YOUR OBJECTIVE - Which lines in the data below contain the word "LIST"? Pull each of them out.

(Hardware design source data)
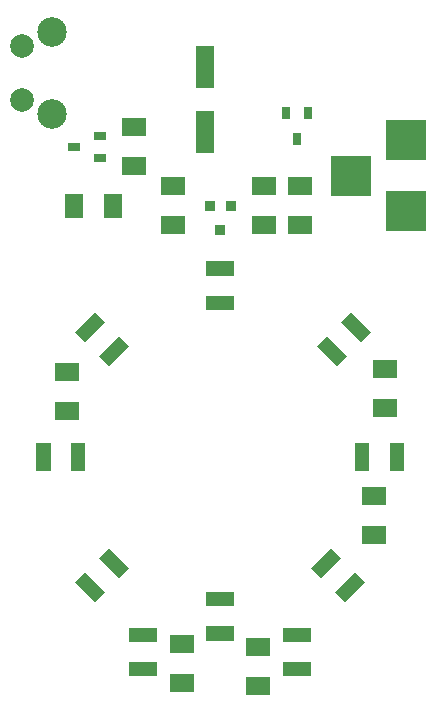
<source format=gts>
G04 (created by PCBNEW (2013-07-07 BZR 4022)-stable) date 7.12.2014. 23:29:36*
%MOIN*%
G04 Gerber Fmt 3.4, Leading zero omitted, Abs format*
%FSLAX34Y34*%
G01*
G70*
G90*
G04 APERTURE LIST*
%ADD10C,0.00590551*%
%ADD11R,0.0394X0.0315*%
%ADD12R,0.0315X0.0394*%
%ADD13R,0.08X0.06*%
%ADD14R,0.06X0.08*%
%ADD15R,0.1378X0.1378*%
%ADD16C,0.0984252*%
%ADD17C,0.0787402*%
%ADD18R,0.036X0.036*%
%ADD19R,0.063X0.1417*%
G04 APERTURE END LIST*
G54D10*
G54D11*
X12362Y-10531D03*
X13228Y-10156D03*
X13228Y-10906D03*
G54D12*
X19783Y-10275D03*
X19408Y-9409D03*
X20158Y-9409D03*
G54D13*
X14370Y-9881D03*
X14370Y-11181D03*
X22342Y-23484D03*
X22342Y-22184D03*
X15944Y-28405D03*
X15944Y-27105D03*
X22736Y-19252D03*
X22736Y-17952D03*
X18503Y-27204D03*
X18503Y-28504D03*
X12106Y-18050D03*
X12106Y-19350D03*
X19881Y-13150D03*
X19881Y-11850D03*
X18700Y-13150D03*
X18700Y-11850D03*
X15649Y-13150D03*
X15649Y-11850D03*
G54D14*
X13642Y-12500D03*
X12342Y-12500D03*
G54D10*
G36*
X16751Y-14350D02*
X17696Y-14350D01*
X17696Y-14822D01*
X16751Y-14822D01*
X16751Y-14350D01*
X16751Y-14350D01*
G37*
G36*
X16751Y-15492D02*
X17696Y-15492D01*
X17696Y-15964D01*
X16751Y-15964D01*
X16751Y-15492D01*
X16751Y-15492D01*
G37*
G36*
X20256Y-24566D02*
X20924Y-23898D01*
X21258Y-24232D01*
X20590Y-24900D01*
X20256Y-24566D01*
X20256Y-24566D01*
G37*
G36*
X21063Y-25373D02*
X21732Y-24705D01*
X22066Y-25039D01*
X21398Y-25707D01*
X21063Y-25373D01*
X21063Y-25373D01*
G37*
G36*
X13050Y-25707D02*
X12382Y-25039D01*
X12716Y-24705D01*
X13384Y-25373D01*
X13050Y-25707D01*
X13050Y-25707D01*
G37*
G36*
X13858Y-24900D02*
X13189Y-24232D01*
X13524Y-23898D01*
X14192Y-24566D01*
X13858Y-24900D01*
X13858Y-24900D01*
G37*
G36*
X14192Y-26555D02*
X15137Y-26555D01*
X15137Y-27027D01*
X14192Y-27027D01*
X14192Y-26555D01*
X14192Y-26555D01*
G37*
G36*
X14192Y-27696D02*
X15137Y-27696D01*
X15137Y-28169D01*
X14192Y-28169D01*
X14192Y-27696D01*
X14192Y-27696D01*
G37*
G36*
X12716Y-20393D02*
X12716Y-21338D01*
X12244Y-21338D01*
X12244Y-20393D01*
X12716Y-20393D01*
X12716Y-20393D01*
G37*
G36*
X11574Y-20393D02*
X11574Y-21338D01*
X11102Y-21338D01*
X11102Y-20393D01*
X11574Y-20393D01*
X11574Y-20393D01*
G37*
G36*
X21732Y-21338D02*
X21732Y-20393D01*
X22204Y-20393D01*
X22204Y-21338D01*
X21732Y-21338D01*
X21732Y-21338D01*
G37*
G36*
X22874Y-21338D02*
X22874Y-20393D01*
X23346Y-20393D01*
X23346Y-21338D01*
X22874Y-21338D01*
X22874Y-21338D01*
G37*
G36*
X21594Y-16024D02*
X22263Y-16692D01*
X21928Y-17026D01*
X21260Y-16358D01*
X21594Y-16024D01*
X21594Y-16024D01*
G37*
G36*
X20787Y-16831D02*
X21455Y-17499D01*
X21121Y-17833D01*
X20453Y-17165D01*
X20787Y-16831D01*
X20787Y-16831D01*
G37*
G36*
X19311Y-26555D02*
X20255Y-26555D01*
X20255Y-27027D01*
X19311Y-27027D01*
X19311Y-26555D01*
X19311Y-26555D01*
G37*
G36*
X19311Y-27696D02*
X20255Y-27696D01*
X20255Y-28169D01*
X19311Y-28169D01*
X19311Y-27696D01*
X19311Y-27696D01*
G37*
G36*
X16751Y-25374D02*
X17696Y-25374D01*
X17696Y-25846D01*
X16751Y-25846D01*
X16751Y-25374D01*
X16751Y-25374D01*
G37*
G36*
X16751Y-26515D02*
X17696Y-26515D01*
X17696Y-26988D01*
X16751Y-26988D01*
X16751Y-26515D01*
X16751Y-26515D01*
G37*
G36*
X14192Y-17165D02*
X13524Y-17833D01*
X13189Y-17499D01*
X13858Y-16831D01*
X14192Y-17165D01*
X14192Y-17165D01*
G37*
G36*
X13384Y-16358D02*
X12716Y-17026D01*
X12382Y-16692D01*
X13050Y-16024D01*
X13384Y-16358D01*
X13384Y-16358D01*
G37*
G54D15*
X23425Y-12677D03*
X23425Y-10315D03*
X21575Y-11496D03*
G54D16*
X11614Y-6692D03*
X11614Y-9448D03*
G54D17*
X10629Y-7185D03*
X10629Y-8956D03*
G54D18*
X16874Y-12493D03*
X17574Y-12493D03*
X17224Y-13293D03*
G54D19*
X16732Y-10039D03*
X16732Y-7873D03*
M02*

</source>
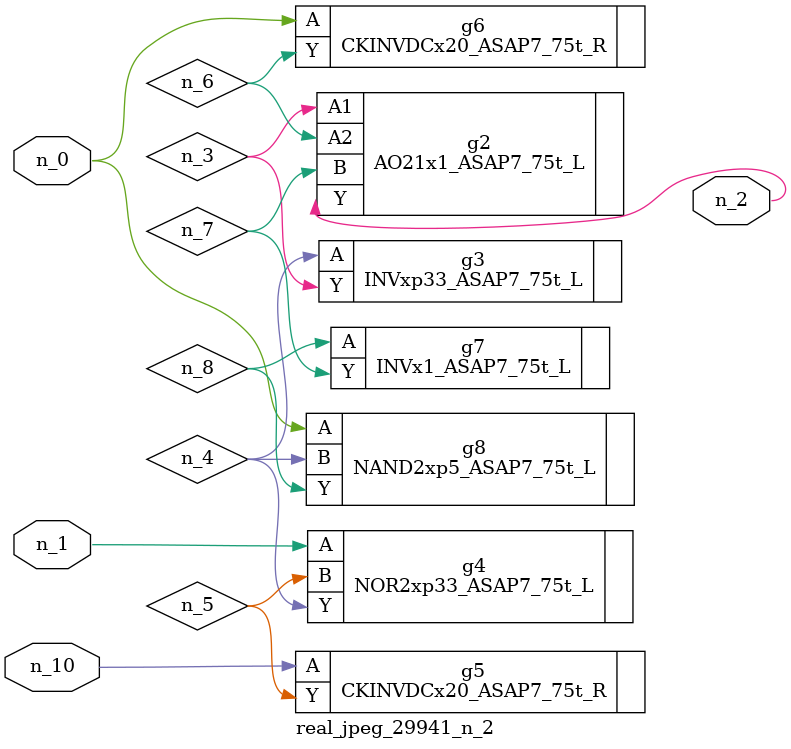
<source format=v>
module real_jpeg_29941_n_2 (n_1, n_10, n_0, n_2);

input n_1;
input n_10;
input n_0;

output n_2;

wire n_5;
wire n_4;
wire n_8;
wire n_6;
wire n_7;
wire n_3;

CKINVDCx20_ASAP7_75t_R g6 ( 
.A(n_0),
.Y(n_6)
);

NAND2xp5_ASAP7_75t_L g8 ( 
.A(n_0),
.B(n_4),
.Y(n_8)
);

NOR2xp33_ASAP7_75t_L g4 ( 
.A(n_1),
.B(n_5),
.Y(n_4)
);

AO21x1_ASAP7_75t_L g2 ( 
.A1(n_3),
.A2(n_6),
.B(n_7),
.Y(n_2)
);

INVxp33_ASAP7_75t_L g3 ( 
.A(n_4),
.Y(n_3)
);

INVx1_ASAP7_75t_L g7 ( 
.A(n_8),
.Y(n_7)
);

CKINVDCx20_ASAP7_75t_R g5 ( 
.A(n_10),
.Y(n_5)
);


endmodule
</source>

YOUR RESPONSE -
G04 APERTURE LIST*
G04 APERTURE END LIST*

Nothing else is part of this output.